Le chef du conseil régional a déclaré que Netanyahu devra expliquer aux résidents sa politique "qui rétablira un sentiment de sécurité et garantira le calme dans la région"

Plusieurs dizaines de résidents du sud d'Israël ont manifesté pour appeler le gouvernement à adopter une riposte plus fermes aux violences émanant de la bande de Gaza, aux abords de Sderot, le 26 mars 2019. (Crédit : Yonatan Sindel/Flash90)
Plusieurs dizaines de résidents du sud d'Israël ont manifesté pour appeler le gouvernement à adopter une riposte plus fermes aux violences émanant de la bande de Gaza, aux abords de Sderot, le 26 mars 2019. (Crédit : Yonatan Sindel/Flash90)

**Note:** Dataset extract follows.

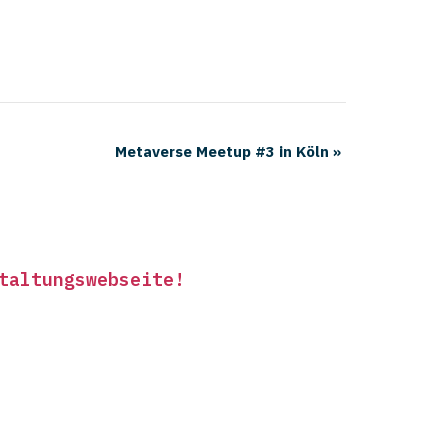
Metaverse Meetup #3 in Köln
»
taltungswebseite
!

Plusieurs dizaines de résidents du sud d’Israël ont manifesté mardi soir pour appeler le gouvernement à adopter une riposte plus ferme face aux violences émanant de la bande de Gaza.

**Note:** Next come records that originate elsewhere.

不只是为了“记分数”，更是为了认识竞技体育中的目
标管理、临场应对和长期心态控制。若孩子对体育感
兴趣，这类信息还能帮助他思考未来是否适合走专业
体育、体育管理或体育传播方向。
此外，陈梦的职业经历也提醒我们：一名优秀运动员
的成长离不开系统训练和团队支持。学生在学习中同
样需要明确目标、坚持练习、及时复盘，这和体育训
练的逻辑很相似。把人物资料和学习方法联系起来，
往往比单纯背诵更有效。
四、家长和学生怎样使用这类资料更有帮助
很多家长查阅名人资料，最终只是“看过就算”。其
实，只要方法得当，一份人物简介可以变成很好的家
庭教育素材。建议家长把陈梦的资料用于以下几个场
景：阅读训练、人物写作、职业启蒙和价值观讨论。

Alors que les manifestants étaient réunis en périphérie de Sderot, l’armée a annoncé qu’une roquette avait été lancée depuis Gaza sur le conseil régional d’Eshkol, ce qui suggérait une reprise des conflits entre Israël et les groupes terroristes de l’enclave côtière. Des émeutes palestiniennes ont également été signalées à la frontière. Elle se produisent quasi-quotidiennement.

Gai Yarkoni, le chef du conseil régional d’Eshkol, a déclaré que les riverains n’accepteront plus des violences de faible ampleur, comme les lancers de ballons incendiaires et les émeutes frontalières.

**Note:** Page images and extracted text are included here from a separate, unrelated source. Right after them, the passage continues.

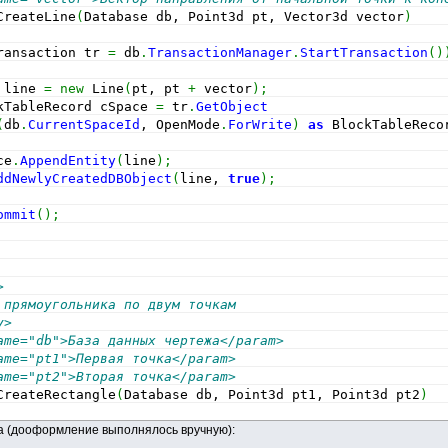
CreateLine
(
Database db, Point3d pt, Vector3d vector
)
ransaction tr 
=
 db
.
TransactionManager
.
StartTransaction
(
)
 line 
=
new
 Line
(
pt, pt 
+
 vector
)
;
kTableRecord cSpace 
=
 tr
.
GetObject
(
db
.
CurrentSpaceId
, OpenMode
.
ForWrite
)
as
 BlockTableReco
ce
.
AppendEntity
(
line
)
;
ddNewlyCreatedDBObject
(
line, 
true
)
;
ommit
(
)
;
>
 прямоугольника по двум точкам
y>
ame="db">База данных чертежа</param>
ame="pt1">Первая точка</param>
ame="pt2">Вторая точка</param>
CreateRectangle
(
Database db, Point3d pt1, Point3d pt2
)
на (дооформление выполнялось вручную):
ransaction tr 
=
 db
.
TransactionManager
.
StartTransaction
(
)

« J’attends que le Premier ministre soit en face de ses citoyens et qu’il leur explique quelle est sa politique vis-à-vis de la bande de Gaza, qui rétablira un sentiment de sécurité et garantira le calme dans la région », a-t-il déclaré à la Treizième chaîne.

Plusieurs dizaines de résidents du sud d’Israël ont manifesté pour appeler le gouvernement à adopter une riposte plus fermes aux violences émanant de la bande de Gaza, aux abords de Sderot, le 26 mars 2019. (Crédit : Yonatan Sindel/Flash90)

Un membre du cabinet de sécurité a déclaré en parallèle à cette chaîne que Netanyahu « abandonnait » les résidents du sud.

« C’est le devoir [de Netanyahu], en tant que personne chargée de la sécurité, de lancer une campagne pour retirer au Hamas toutes ses capacités balistiques », a déclaré le ministre, qui n’a pas été identifié.

Le ministre de l’Education Naftali Bennett a également appelé le Premier ministre à convoquer immédiatement le cabinet de sécurité afin de mettre fin à la « honte » à Gaza.

La ministre de l’Éducation, Naftali Bennett, prend la parole lors d’une conférence sur l’éducation à Ramat Gan, le 15 novembre 2018. (Crédit : Miriam Alster / Flash90)

« Au sein du cabinet, je saurais comment porter un coup fatal au Hamas », a-t-il écrit sur Twitter, en référence au groupe terroriste qui contrôle Gaza.

Bennett brigue depuis longtemps le poste de ministre de la Défense, qui est actuellement occupé par Netanyahu, et critique régulièrement le chef du gouvernement sur ses politiques à Gaza.

Même si le calme a semblé régner mardi après les derniers accès de violences, l’armée a déployé des renforts à la région frontalière et un haut-responsable a prévenu que les frappes israéliennes à Gaza pourraient reprendre « à tout moment ».

Les derniers échanges de tirs ont commencé lundi après qu’une roquette lancée depuis Gaza a détruit une maison d’une communauté du centre d’Israël et blessé sept personnes, dont trois enfants. Israël a riposté par une dizaines de frappes aériennes sur l’enclave.

Les avions de chasse de l’armée israélienne ont bombardé Gaza à plusieurs reprises et les Gazaouis ont lancé plus de 60 projectiles sur le centre d’Israël, avant l’accalmie de mardi matin.